There is no "pension fund" in the civil service.

It is a PAYG scheme.

There is no fund into which to place the money, even if you could transfer it.


----------



## d53 (14 Sep 2010)

You can make a transfer into the civil service scheme from another pension scheme: the tax rules don't allow a transfer from a self-employed arrangement to any pension scheme, public sector or private sector.

d


----------



## Dinarius (15 Sep 2010)

d53,

Please elaborate. Can you give an example of a pension scheme that could be transferred?

Thanks.

D.


----------



## d53 (15 Sep 2010)

Dinarius

Anyone who has been a member of an occupational pension scheme (i.e. a pension scheme for employees sponsored by an employer) and who has not received a refund of contributions or any other benefits is entitled to transfer their benefits to any other occupational pension scheme as long as the second scheme is willing to accept this transfer.  This applies whether the first scheme is public or private sector.

The civil service scheme will accept transfers, and the HR person will give you more information about what you need to do and how to find out what benefits the transfer will get you.

Hope that's the info you are looking for.

d


----------



## Dinarius (15 Sep 2010)

d53,

Many thanks!

But, just to be absolutely clear, if the person was working in a freelance capacity before entering the civil service and took out a pesion in their own right, this cannot be transferred to their civil service fund.

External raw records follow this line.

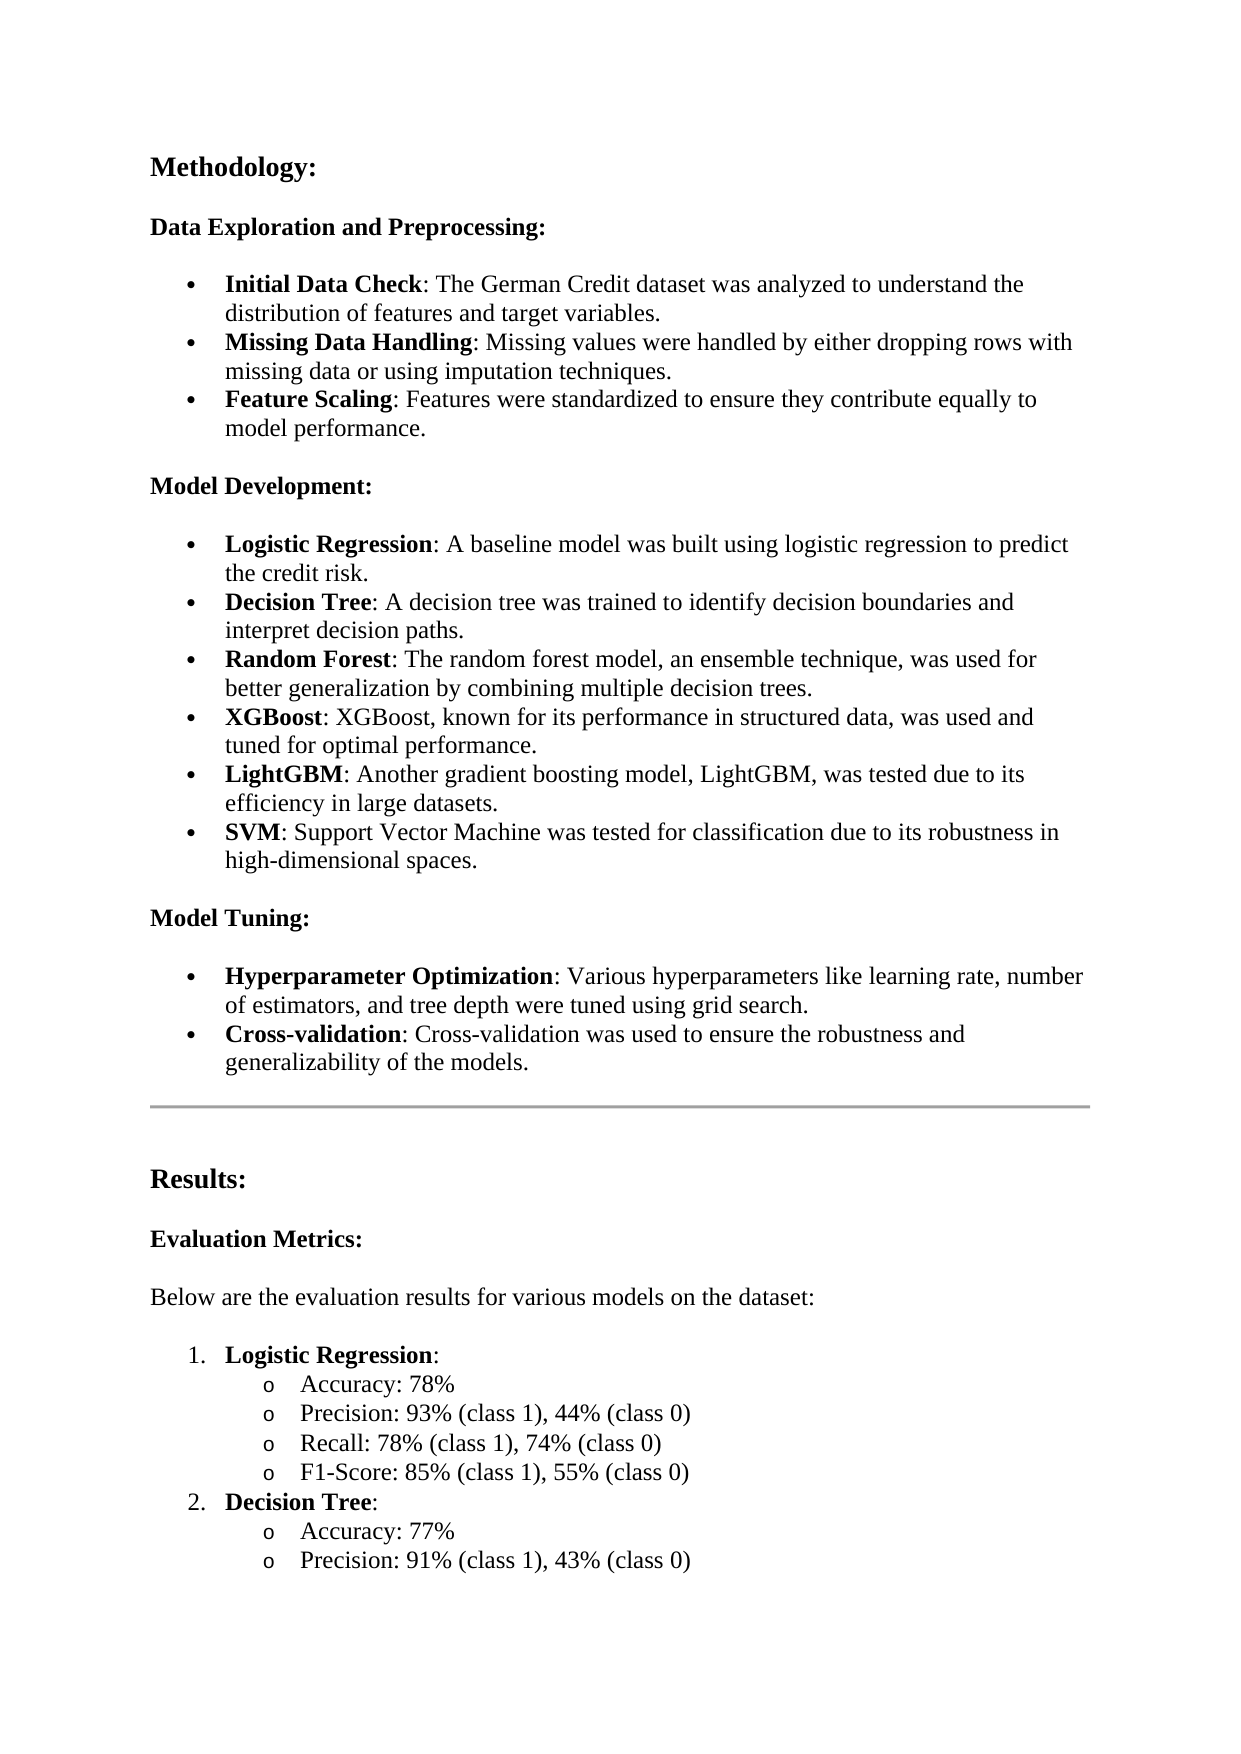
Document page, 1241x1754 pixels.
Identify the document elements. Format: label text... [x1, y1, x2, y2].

list Random Forest: The random forest model, an ensemble technique, was used for better generalization by combining multiple decision trees. [187, 644, 1090, 702]
text Model Tuning: [150, 903, 1090, 932]
list Accuracy: 77% [262, 1516, 1090, 1545]
text Below are the evaluation results for various models on the dataset: [150, 1282, 1090, 1311]
list Accuracy: 78% [262, 1369, 1090, 1398]
list Initial Data Check: The German Credit dataset was analyzed to understand the distribution of features and target variables. [187, 269, 1090, 327]
list Missing Data Handling: Missing values were handled by either dropping rows with missing data or using imputation techniques. [187, 327, 1090, 384]
list LightGBM: Another gradient boosting model, LightGBM, was tested due to its efficiency in large datasets. [187, 759, 1090, 817]
text Methodology: [150, 150, 1090, 182]
list SVM: Support Vector Machine was tested for classification due to its robustness in high-dimensional spaces. [187, 817, 1090, 874]
text Evaluation Metrics: [150, 1224, 1090, 1253]
list Decision Tree: [187, 1487, 1090, 1516]
list Recall: 78% (class 1), 74% (class 0) [262, 1428, 1090, 1457]
list Cross-validation: Cross-validation was used to ensure the robustness and generalizability of the models. [187, 1019, 1090, 1076]
list Decision Tree: A decision tree was trained to identify decision boundaries and interpret decision paths. [187, 587, 1090, 644]
text Results: [150, 1162, 1090, 1195]
list Feature Scaling: Features were standardized to ensure they contribute equally to model performance. [187, 384, 1090, 442]
text Model Development: [150, 471, 1090, 500]
list Hyperparameter Optimization: Various hyperparameters like learning rate, number of estimators, and tree depth were tuned using grid search. [187, 961, 1090, 1019]
list Logistic Regression: [187, 1340, 1090, 1369]
list Precision: 93% (class 1), 44% (class 0) [262, 1398, 1090, 1428]
list XGBoost: XGBoost, known for its performance in structured data, was used and tuned for optimal performance. [187, 702, 1090, 759]
list Logistic Regression: A baseline model was built using logistic regression to predict the credit risk. [187, 529, 1090, 587]
list F1-Score: 85% (class 1), 55% (class 0) [262, 1457, 1090, 1487]
list Precision: 91% (class 1), 43% (class 0) [262, 1545, 1090, 1575]
text Data Exploration and Preprocessing: [150, 212, 1090, 240]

Right? (In this case, if it were possible, it would be used to buy back years lost due to starting in the civil service too late to enjoy a full pension at 65)

Thanks again.

D.


----------



## d53 (16 Sep 2010)

Dinarius

If someone was working freelance, it is likely that their pension was either a self-employed pension (RAC, in the jargon) or a PRSA.  (Though if a freelancer had set up as a company and was providing service through that company, there could be an occupational pension.)

RACs cannot be transferred into civil service or any other employer sponsored pension.  PRSAs can.

Have a look at the paperwork: if it is a PRSA, it should say so pretty clearly.  Any doubts, ask the administrator/insurance company.

d


----------